From the desk of
Liz Miller '07
Greetings, Friends of Wooster and of Equality:
I write today to give you insight from a recent College of Wooster graduate on the importance and potential positive impact of the John Plummer Memorial Scholarship for Promoting a Welcoming Campus for LGBT People.
My memory is very recent; I left Wooster only a few months ago as a member of the Class of 2007. I was very involved in both of my majors and served two years as a resident assistant. I was also active in extracurriculars, including editing the Voice. On paper, I resembled a lot of my peers. Yet I was also part of the ten percent of the campus who openly identify as lesbian, gay, bisexual, or transgender.
The goal of the Plummer Scholarship is threefold: an incentive for openness, a memorial, and a tangible recognition to one student each year. In fact, if we raise the small amount of money still needed to endow the scholarship, it will be awarded next year at about this time, on National Coming Out Day.
There were times in my own experience at the College where I could have used extra financial help. Because I was "out" and honest about who I am, I feared being cut off financially from my parents. There are scholarships for myriad causes and achievements at the College of Wooster. But none yet addresses the specific need to support LGBT students and allies who work for inclusion on their behalf. That is why your support for the John Plummer Memorial Scholarship for Promoting a Welcoming Campus for LGBT People is so important.
I arrived on campus in August 2003, fresh from a small town in southwestern Pennsylvania. I came out at an early age—and come from a generation that re-claimed the word "queer" from its insulting origins to adopt it for ourselves, a community of people who don't fit the mold of heterosexuality. I already knew of the College’s LGBT advocacy organization, Allies and Queers, founded in the 1970s as Lambda Wooster. I even attended a meeting as a prospective student a few months prior to my enrolment. Arriving at Wooster, I immediately immersed myself in the campus's small and resilient queer community.
We were a group of ninety, according to our e-mail Listserv. At best, however, our meetings boasted ten to fifteen dedicated people. Mostly, we organized social events for the campus community—from a fall celebration of National Coming Out Day to a spring semester extravaganza of films, readings, and speakers lovingly, and somewhat self-deprecatingly, referred to as “Five Days of Gays.”
Yet for all of our good humor, there was evident hostility directed at us.
LGBT people faced displays of hatred from the community outside the college. And we weren't protected from intolerance originating on campus. There is not a safe space for queer people at the College of Wooster, although there are many students, faculty, and staff working to create such a space.
We were called “faggot” while walking down Beall Avenue. We braved anti-gay protestors in front of Lowry Center. We were harassed and brutalized for daring to show the tamest displays of affection for our partners. There came a point in my Wooster experience where I simply stopped reporting the number of times I was called “dyke," though the profane modifier used in front of the noun did vary from time to time. And I felt as if I had no advocates within the system—at least none with the power to speak on my behalf.

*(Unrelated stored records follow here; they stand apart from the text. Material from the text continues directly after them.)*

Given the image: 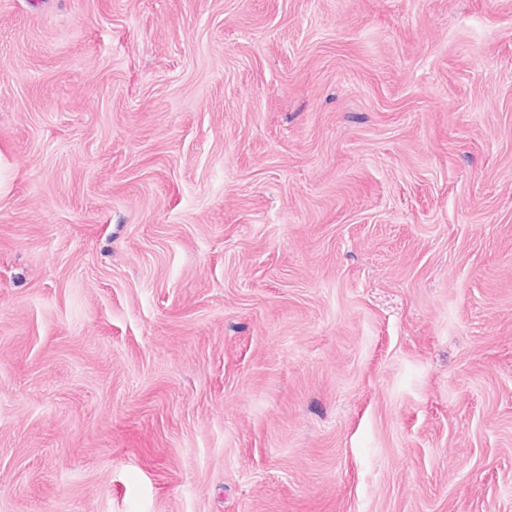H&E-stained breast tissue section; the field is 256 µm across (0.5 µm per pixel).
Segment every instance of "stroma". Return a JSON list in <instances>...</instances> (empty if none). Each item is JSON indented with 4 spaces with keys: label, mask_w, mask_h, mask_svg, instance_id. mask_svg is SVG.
<instances>
[{
    "label": "stroma",
    "mask_w": 512,
    "mask_h": 512,
    "mask_svg": "<svg viewBox=\"0 0 512 512\" xmlns=\"http://www.w3.org/2000/svg\"><path fill=\"white\" fill-rule=\"evenodd\" d=\"M0 512H512V0H0Z\"/></svg>",
    "instance_id": "stroma-1"
}]
</instances>
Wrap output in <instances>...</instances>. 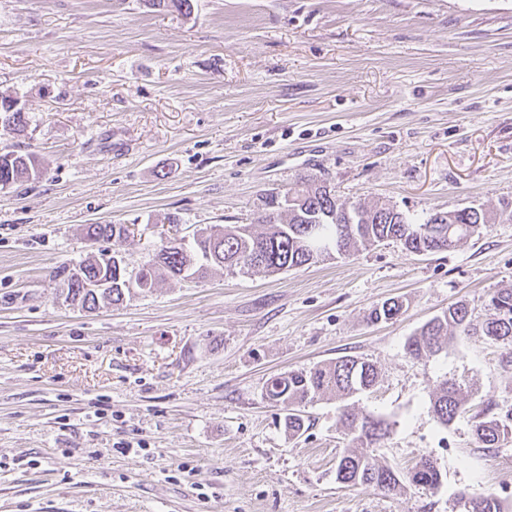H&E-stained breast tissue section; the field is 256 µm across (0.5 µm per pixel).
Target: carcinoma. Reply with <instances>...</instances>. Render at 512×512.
I'll return each instance as SVG.
<instances>
[{
  "label": "carcinoma",
  "mask_w": 512,
  "mask_h": 512,
  "mask_svg": "<svg viewBox=\"0 0 512 512\" xmlns=\"http://www.w3.org/2000/svg\"><path fill=\"white\" fill-rule=\"evenodd\" d=\"M158 7L180 14H191L193 0H149ZM0 97V128L8 133L25 131L27 119L21 108L6 105ZM41 173L37 158L16 151L0 153V187L6 188L23 178ZM301 188L271 192L265 198V211L257 223L215 224L198 229L192 242L175 236H160L150 260L134 270L118 252L99 251L88 255L69 270L61 295L69 305L92 312L103 305L119 304L132 290H150L165 277L201 279L219 266L230 273L272 275L290 268L310 266L334 255H352L385 242L401 245L418 255L448 251L462 241L487 229L483 212L474 207L453 210L448 223L439 224L435 215L416 219L383 203L346 205L336 190L325 192L314 175L300 178ZM90 241L127 238V224H88ZM104 282L108 287L94 288ZM489 317L477 327L468 306L458 302L423 324L409 337L405 351L420 360L435 355L461 336L479 335L494 343L512 346V288L490 294ZM404 304L394 300L372 308L366 316L374 323L388 321L403 313ZM380 371L371 361L342 357L317 364L308 370H290L269 379L263 393L271 405L283 411V426L289 435L300 433L305 420L302 407L317 399L334 397L340 401L367 392L378 382ZM430 412L442 426H448L467 412V395L455 383L444 381L430 397ZM340 420L348 429L354 449L342 456L336 466V481L350 486H373L396 493L408 486L435 489L440 471L428 458L421 459L405 474L382 464L373 454L389 436L391 424L373 413L356 411L345 404ZM474 436L481 448H498L512 436V406L502 408L488 402L485 411L474 416ZM473 512H504L493 492L472 496Z\"/></svg>",
  "instance_id": "cac0c4a2"
}]
</instances>
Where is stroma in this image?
Wrapping results in <instances>:
<instances>
[{
    "mask_svg": "<svg viewBox=\"0 0 512 512\" xmlns=\"http://www.w3.org/2000/svg\"><path fill=\"white\" fill-rule=\"evenodd\" d=\"M28 125L0 152L39 177L0 189V512H459L502 494L512 441L478 447L473 413L512 405L506 351L480 336L419 361L404 345L449 305L476 321L512 286V0H0V95ZM315 174L346 202L414 218L478 207L490 224L426 255L385 244L276 275L213 269L93 312L59 273L91 252L146 263L158 216L180 236L249 224L266 193ZM134 225L91 242L86 225ZM397 298L403 313L367 322ZM373 361L356 408L392 429L378 459L431 457L443 482L397 495L336 480V401L291 437L268 379ZM469 412L441 426L444 380ZM471 498L474 500V508L471 511L472 501L470 497H461V501L464 505V511L471 512H504L502 502L498 495L493 492H483L472 495Z\"/></svg>",
    "mask_w": 512,
    "mask_h": 512,
    "instance_id": "1",
    "label": "stroma"
}]
</instances>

I really want that to change, and it can. Students who are out as LGBT or who stand up as allies need our respect and recognition, as alumni and friends of the College, as believers in the dream of an inclusive learning environment. The John Plummer Memorial Scholarship for Promoting a Welcoming Campus for LGBT People is one way that we, as a community of place and spirit, can show that we embrace that dream, respect the memory of one man who kept it alive, and honor students who do their best to make it real.
Please join me in supporting this scholarship.